Allawi helped British and American spy services plot against Saddam in the 1990s. In 2004, the Americans appointed him interim prime minister. In a result that surprised many Iraqis, Allawi's bloc won 91 seats in the new parliament, giving him the first swing at trying to form a coalition.
"We are the winners. We have won the elections, and it is our constitutional duty to form the government," Allawi says.
His nearest rival, Maliki, won 89 seats, but immediately charged fraud. The recount decision last week gave Maliki a boost and a chance of pulling ahead of Allawi. But Allawi points out that he, as well as Iraq's Kurds, also disputed the vote in some other areas of the country.
"If no counting is taking place in other places that have been disputed, including what the Kurds have disputed ... we are not going to acknowledge the result of recount in Baghdad," Allawi says.
He says it's not clear who will do the manual recount, and he has demanded proof that the two-month-old ballot boxes have not been tampered with.
A spokesman for Maliki's bloc said simply that the recount has been ordered by a court of law, and that Allawi should also restrict his actions to the legal process.
But Allawi has even suggested that the entire election may need to be redone. As for fears of instability while Iraq waits to form its new government, Allawi says it's already here.
"The talk about security is false," Allawi says. "The innocent Iraqi blood is being shed every single day in the streets of Iraq."
The extra delay may well push the new government's start date past Sept. 1, when 45,000 U.S. troops will have left Iraq, making it more difficult for the U.S. to intervene if sectarian violence ramps up again. Allawi claims his candidacy represents a step past sectarianism in Iraq: Despite the fact that he is a secular Shiite, it was mostly Sunni voters who put him in the lead position.
"I hope that we are departing the scene of sectarianism. ... Al-Qaida are not wanting to see this happening," he says. "They want to drive a wedge between the various sects in Iraq, but I don't think they will be successful."

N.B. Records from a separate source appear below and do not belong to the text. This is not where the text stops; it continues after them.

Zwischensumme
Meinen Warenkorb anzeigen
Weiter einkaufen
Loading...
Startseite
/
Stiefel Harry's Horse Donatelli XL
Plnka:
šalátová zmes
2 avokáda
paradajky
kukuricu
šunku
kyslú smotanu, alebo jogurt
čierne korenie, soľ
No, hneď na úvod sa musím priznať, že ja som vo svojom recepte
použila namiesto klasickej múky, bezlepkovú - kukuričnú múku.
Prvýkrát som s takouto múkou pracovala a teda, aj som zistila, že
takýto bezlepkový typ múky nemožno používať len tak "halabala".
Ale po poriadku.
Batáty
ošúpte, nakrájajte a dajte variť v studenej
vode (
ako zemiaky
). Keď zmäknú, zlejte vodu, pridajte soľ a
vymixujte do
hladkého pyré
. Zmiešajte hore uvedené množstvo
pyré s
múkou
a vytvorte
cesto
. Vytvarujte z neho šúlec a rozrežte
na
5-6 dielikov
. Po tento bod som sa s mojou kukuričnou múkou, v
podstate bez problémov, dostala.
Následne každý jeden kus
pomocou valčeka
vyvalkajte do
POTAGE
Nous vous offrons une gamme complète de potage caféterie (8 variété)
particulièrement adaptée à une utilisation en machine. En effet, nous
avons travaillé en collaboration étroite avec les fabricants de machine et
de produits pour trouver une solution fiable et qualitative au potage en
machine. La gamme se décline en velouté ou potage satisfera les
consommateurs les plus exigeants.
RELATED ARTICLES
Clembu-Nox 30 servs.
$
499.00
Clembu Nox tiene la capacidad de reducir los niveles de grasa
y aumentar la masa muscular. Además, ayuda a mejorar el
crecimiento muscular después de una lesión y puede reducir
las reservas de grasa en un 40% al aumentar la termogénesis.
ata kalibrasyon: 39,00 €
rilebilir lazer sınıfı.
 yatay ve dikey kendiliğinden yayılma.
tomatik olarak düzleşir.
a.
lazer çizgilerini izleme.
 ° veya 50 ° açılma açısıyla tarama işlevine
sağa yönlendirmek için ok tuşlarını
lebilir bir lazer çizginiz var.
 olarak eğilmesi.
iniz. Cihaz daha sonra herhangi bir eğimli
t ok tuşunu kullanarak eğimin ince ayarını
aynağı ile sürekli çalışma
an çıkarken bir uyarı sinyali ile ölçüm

Regardless of the recount controversy, either Allawi or Maliki needs much more than the two-seat margin of victory. To reach the magic number of 163 seats for a majority in parliament, they will need support from the other large blocs. Those Kurdish and religious Shiite parties are waiting to see which suitor will come knocking first, and then the bargaining will begin in earnest, and at length.